In turn, this creates pressure on companies to reduce their footprint. Renewable energy, energy reduction and waste reduction are just a few of the items that should be at the top of a company’s agenda right now. This isn’t just restricted to the factory or the firm itself: companies also need to start examining their supply chain footprint.

Reducing energy and waste can significantly reduce costs. Leaving a lower carbon footprint does not have to be a cost. And it means that we have a better chance of keeping our planet within sustainable global temperatures.


All companies must make profits to survive. We have seen how printing companies can improve profit margins by reducing environmental costs and focusing on people. 

However, the 3Ps approach is about more than cost-cutting. It is also about more than the financial profits to your company. It is about creating a sustainable economy where profitability can be seen to continue for everyone for the long term.

Customers also recognise companies that adopt this approach. For instance, one in five customers are more likely to use a company that gives a portion of its profits to charity over its competitors.

In contrast, some companies feel that the struggle to survive is too great to spend too much time on people and planet.

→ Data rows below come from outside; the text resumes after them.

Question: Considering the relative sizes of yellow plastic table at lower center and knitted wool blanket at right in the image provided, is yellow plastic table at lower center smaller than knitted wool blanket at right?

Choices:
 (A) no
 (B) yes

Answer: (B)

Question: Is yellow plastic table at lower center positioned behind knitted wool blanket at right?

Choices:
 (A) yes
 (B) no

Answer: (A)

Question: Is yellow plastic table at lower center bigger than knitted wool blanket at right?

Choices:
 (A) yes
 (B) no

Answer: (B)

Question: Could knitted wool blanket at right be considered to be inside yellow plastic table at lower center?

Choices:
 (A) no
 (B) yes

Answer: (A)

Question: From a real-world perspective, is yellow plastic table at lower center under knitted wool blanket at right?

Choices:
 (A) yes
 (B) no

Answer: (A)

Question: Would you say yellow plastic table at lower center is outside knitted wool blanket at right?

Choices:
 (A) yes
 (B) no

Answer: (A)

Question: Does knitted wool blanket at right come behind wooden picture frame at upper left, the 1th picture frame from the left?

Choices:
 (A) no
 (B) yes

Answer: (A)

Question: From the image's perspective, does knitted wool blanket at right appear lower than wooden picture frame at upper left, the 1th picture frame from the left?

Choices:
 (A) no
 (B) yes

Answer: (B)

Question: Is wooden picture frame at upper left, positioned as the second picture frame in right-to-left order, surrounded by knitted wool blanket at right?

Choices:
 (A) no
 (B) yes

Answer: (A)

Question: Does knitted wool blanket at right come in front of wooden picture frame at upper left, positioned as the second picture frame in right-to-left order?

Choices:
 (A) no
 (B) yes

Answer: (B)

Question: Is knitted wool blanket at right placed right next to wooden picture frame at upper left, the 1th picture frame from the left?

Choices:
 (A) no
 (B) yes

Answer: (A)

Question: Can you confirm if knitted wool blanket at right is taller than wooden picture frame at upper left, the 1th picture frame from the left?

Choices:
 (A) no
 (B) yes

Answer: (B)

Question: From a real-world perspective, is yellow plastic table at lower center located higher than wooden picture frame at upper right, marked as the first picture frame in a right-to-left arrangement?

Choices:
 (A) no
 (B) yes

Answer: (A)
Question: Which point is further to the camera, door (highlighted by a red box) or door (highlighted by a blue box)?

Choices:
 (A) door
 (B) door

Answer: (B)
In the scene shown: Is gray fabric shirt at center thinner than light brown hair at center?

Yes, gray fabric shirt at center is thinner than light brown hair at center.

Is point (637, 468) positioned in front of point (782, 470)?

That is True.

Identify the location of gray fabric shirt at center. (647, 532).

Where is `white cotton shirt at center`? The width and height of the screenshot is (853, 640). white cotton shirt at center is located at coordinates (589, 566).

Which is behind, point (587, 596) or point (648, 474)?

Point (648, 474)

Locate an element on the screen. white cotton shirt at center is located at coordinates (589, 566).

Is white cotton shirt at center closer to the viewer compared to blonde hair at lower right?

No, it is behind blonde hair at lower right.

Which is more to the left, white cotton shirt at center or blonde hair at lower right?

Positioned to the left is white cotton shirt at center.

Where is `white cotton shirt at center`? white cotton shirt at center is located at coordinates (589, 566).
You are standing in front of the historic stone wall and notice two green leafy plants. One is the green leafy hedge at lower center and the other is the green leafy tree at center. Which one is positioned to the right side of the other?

Aren’t the 3Ps misplaced idealism?

A company without a triple bottom line approach will soon be ignored by many buyers. Consumers are driving demand for ethical, sustainable goods and services. Brands are now applying these standards throughout their supply chains. 

In addition, the best employees are increasingly refusing to work for companies that lack the right culture and approach. As we will see in future articles, creating the right workforce culture can make a big difference to the success of a company. 

Most importantly, thinking in these new ways stops the relentless focus on price. Instead, it leads to innovation and new ways of looking at running business. The 3Ps can help create a thriving and profitable printing company.

Three action points if you like the idea of the 3Ps:

  1. Raise the idea of the 3Ps with key company stakeholders such as the managing director, operations manager and head of sales. Start promoting the concept and raising awareness with the senior management team.

  2. Talk to your customers about the 3Ps. You may find that many of them will support this approach and give you a preferred supplier status. In addition, ask them if there are any specific 3P action points that they would like you to take. Adopting their requests will create a stronger relationship with them and make sure you comply with any new procurement guidelines.

  3. Look out for my next article where I show more specific examples of how implementing the 3Ps can improve a print company’s performance.

There should be more to the bottom line than just money

However, applying the 3Ps approach can actually help increase the bottom line. In addition, it is likely to create a more sustainable, nimble and market-leading company.